SOURCE DOCUMENT below:

Tax Saving Notebook

港台中产 · 2026-01-04

Charity Operations Tax: Conditions and Obligations for Tax-Exempt Status

The Inland Revenue Department (IRD) has intensified its scrutiny of charitable institutions under Section 88 of the Inland Revenue Ordinance (Cap. 112), with a specific focus on operational compliance rather than merely stated charitable objects. A series of 2024-2025 tax cases and IRD departmental rulings have clarified that tax-exempt status is not a permanent entitlement but a conditional privilege requiring ongoing adherence to strict operational boundaries. For Hong Kong’s 9,000+ approved charities, the 2025/26 tax year brings heightened audit risk, particularly around the commercial operation of thrift shops, the provision of fee-based services, and the deployment of funds in offshore investments. The IRD’s updated “Guidance Notes for Application for Exemption from Tax under Section 88 of the IRO” (2024 revision) explicitly warns that any activity generating profits—even if the profits are applied to charitable purposes—may breach the “profits application test” if the activity itself is not incidental to the charity’s primary objects. This article examines the specific conditions that must be maintained to preserve Section 88 status, the tax obligations that arise when those conditions are breached, and the operational strategies that compliant charities are adopting in the current enforcement climate.

End of SOURCE DOCUMENT.
DATA PROVIDED below:

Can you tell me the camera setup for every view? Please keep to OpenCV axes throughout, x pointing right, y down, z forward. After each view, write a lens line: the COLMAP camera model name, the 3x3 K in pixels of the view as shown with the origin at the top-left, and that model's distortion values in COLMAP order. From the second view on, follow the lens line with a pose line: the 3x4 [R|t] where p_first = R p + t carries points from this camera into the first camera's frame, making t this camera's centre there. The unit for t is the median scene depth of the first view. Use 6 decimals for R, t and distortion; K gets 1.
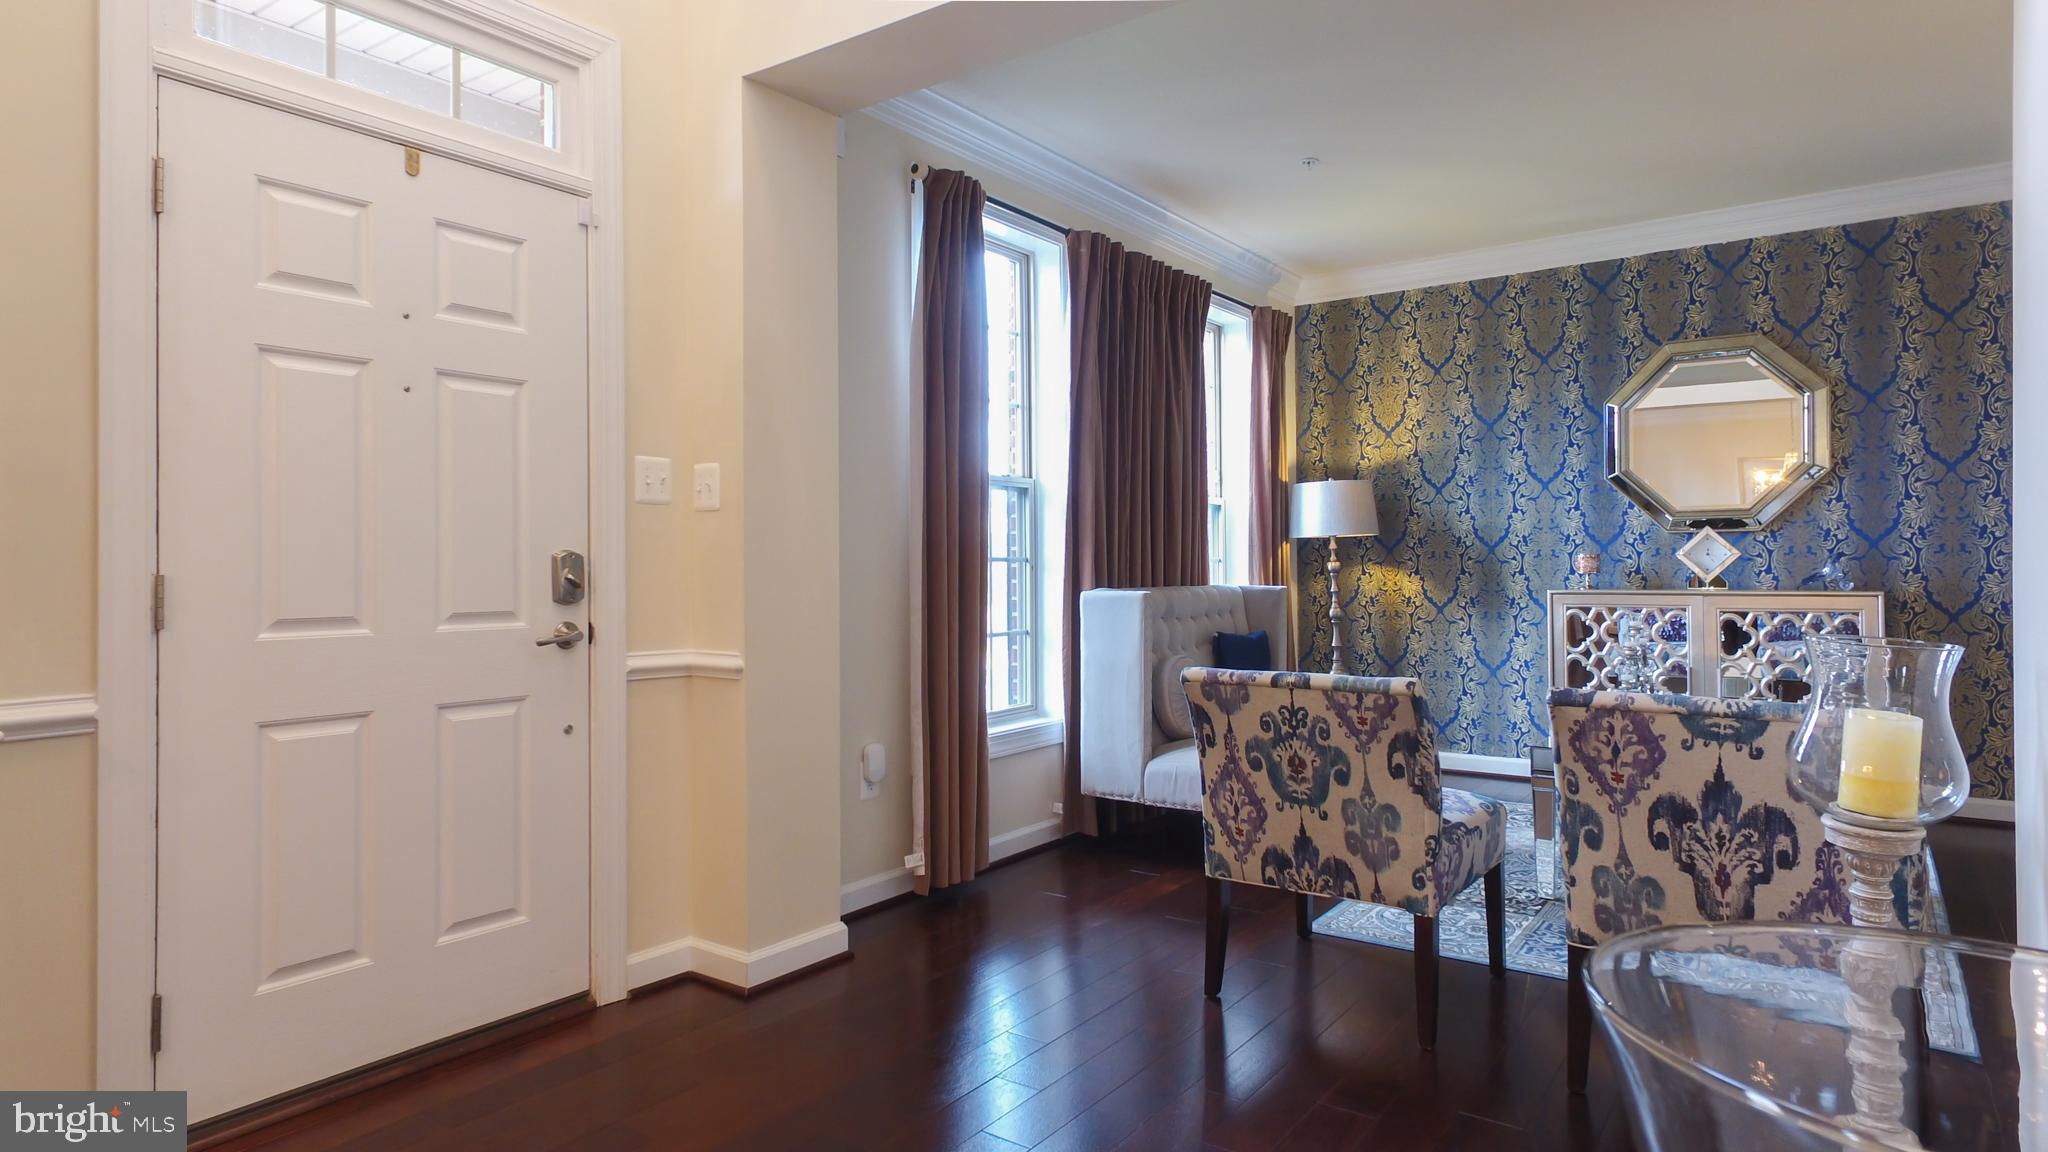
lens RADIAL K [[1159.3, 0, 1026.7], [0, 1159.3, 554.4], [0, 0, 1]] dist [0.012950, 0.000415]
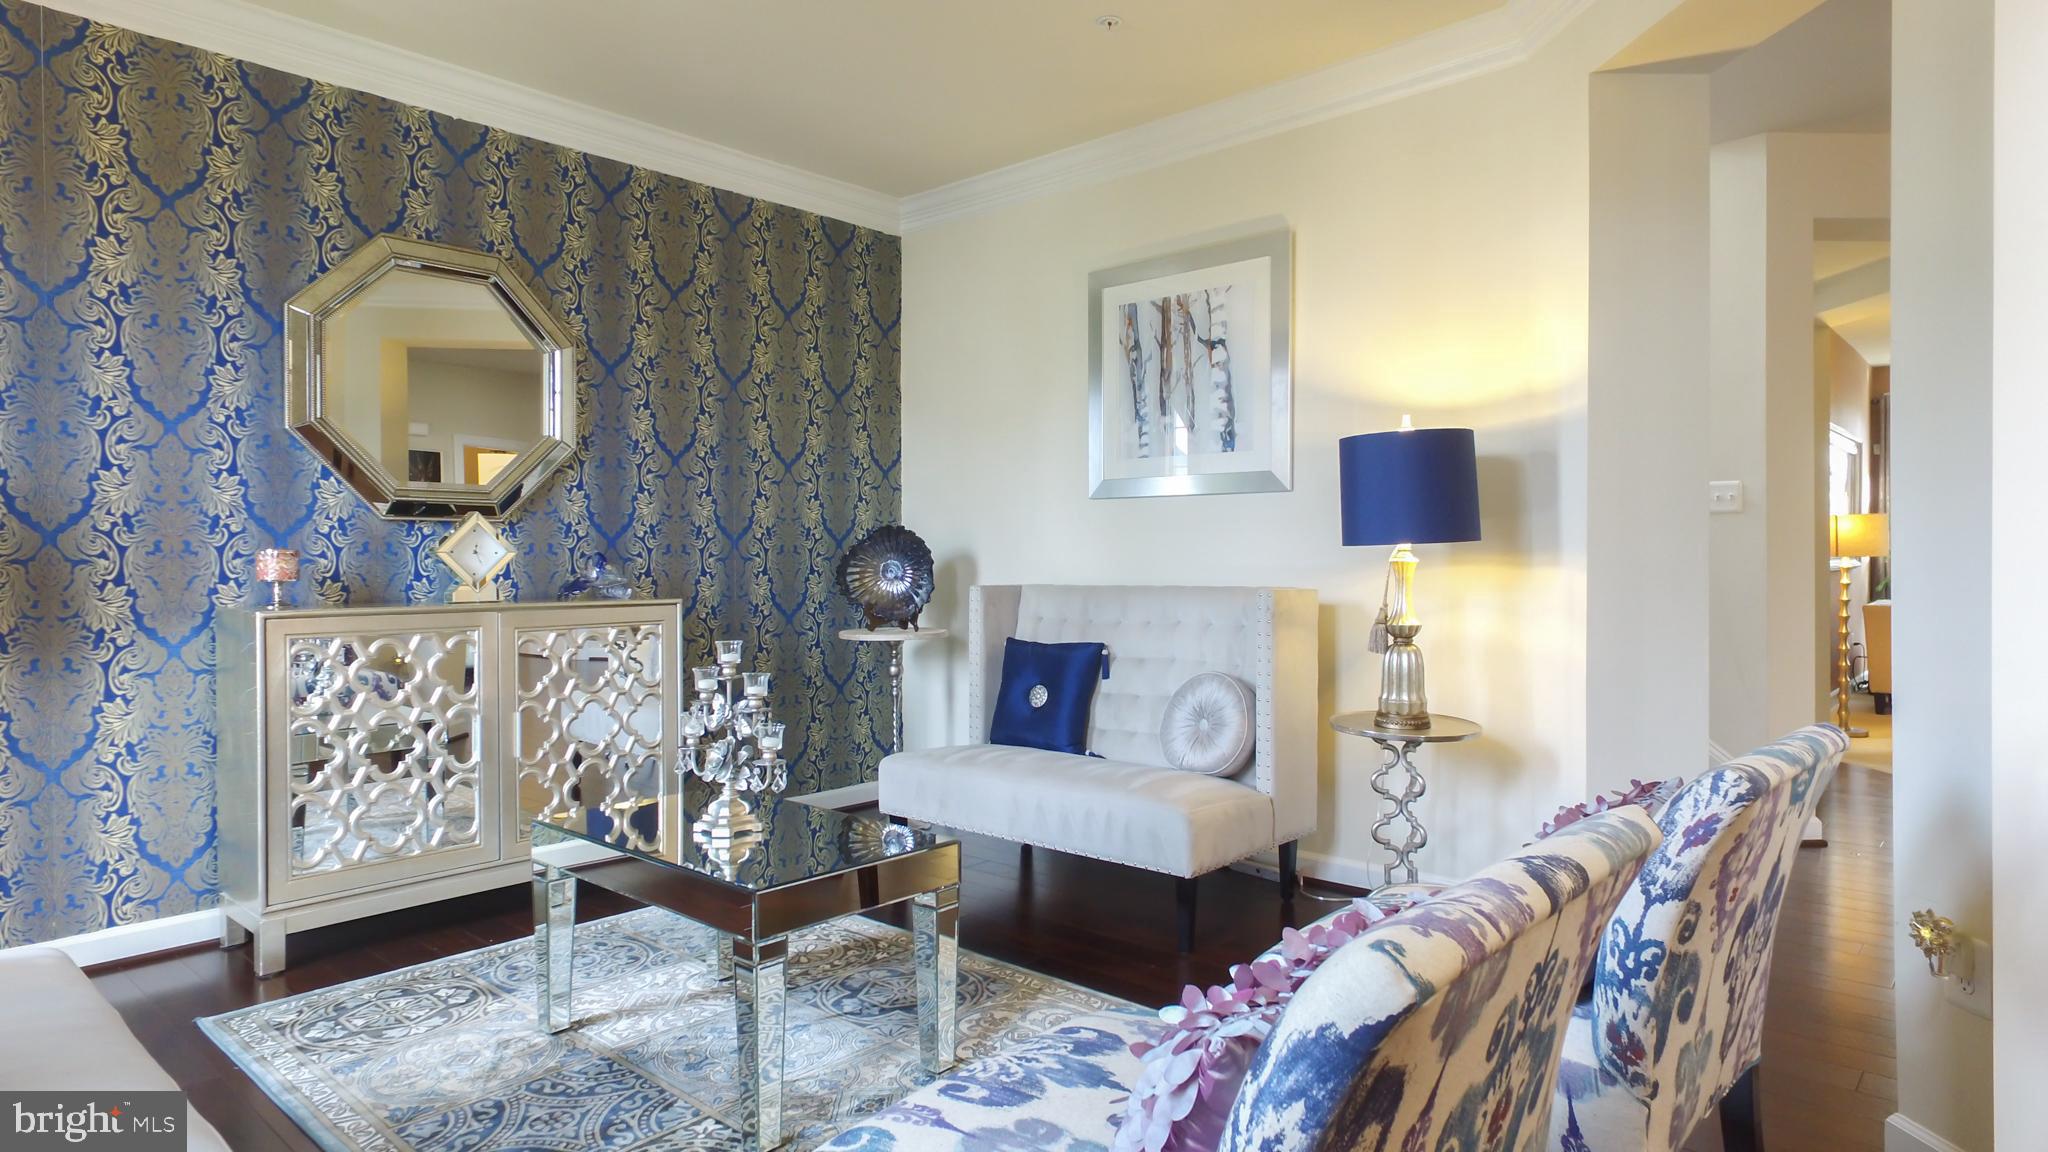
lens RADIAL K [[1151.4, 0, 1026.9], [0, 1151.4, 570.5], [0, 0, 1]] dist [0.008252, 0.000638]
pose [[0.110470, -0.003688, 0.993873, -0.071481], [-0.009444, 0.999944, 0.004760, 0.004214], [-0.993835, -0.009912, 0.110429, 0.589535]]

End of DATA PROVIDED.

*SET OF TASKS*.
1. According to the tax article, under which section of the Inland Revenue Ordinance is the IRD scrutinizing charitable institutions?
2. In the entries, take the lines from their start through the one holding "dist [0.012950, 0.000415]", inclusive, and reproduce them with "view" swapped for "image". Leave the pictures out.

*ANSWERS TO EACH TASK*.
1. Section 88 of the Inland Revenue Ordinance (Cap. 112).

2.
Can you tell me the camera setup for every image? Please keep to OpenCV axes throughout, x pointing right, y down, z forward. After each image, write a lens line: the COLMAP camera model name, the 3x3 K in pixels of the image as shown with the origin at the top-left, and that model's distortion values in COLMAP order. From the second image on, follow the lens line with a pose line: the 3x4 [R|t] where p_first = R p + t carries points from this camera into the first camera's frame, making t this camera's centre there. The unit for t is the median scene depth of the first image. Use 6 decimals for R, t and distortion; K gets 1.
lens RADIAL K [[1159.3, 0, 1026.7], [0, 1159.3, 554.4], [0, 0, 1]] dist [0.012950, 0.000415]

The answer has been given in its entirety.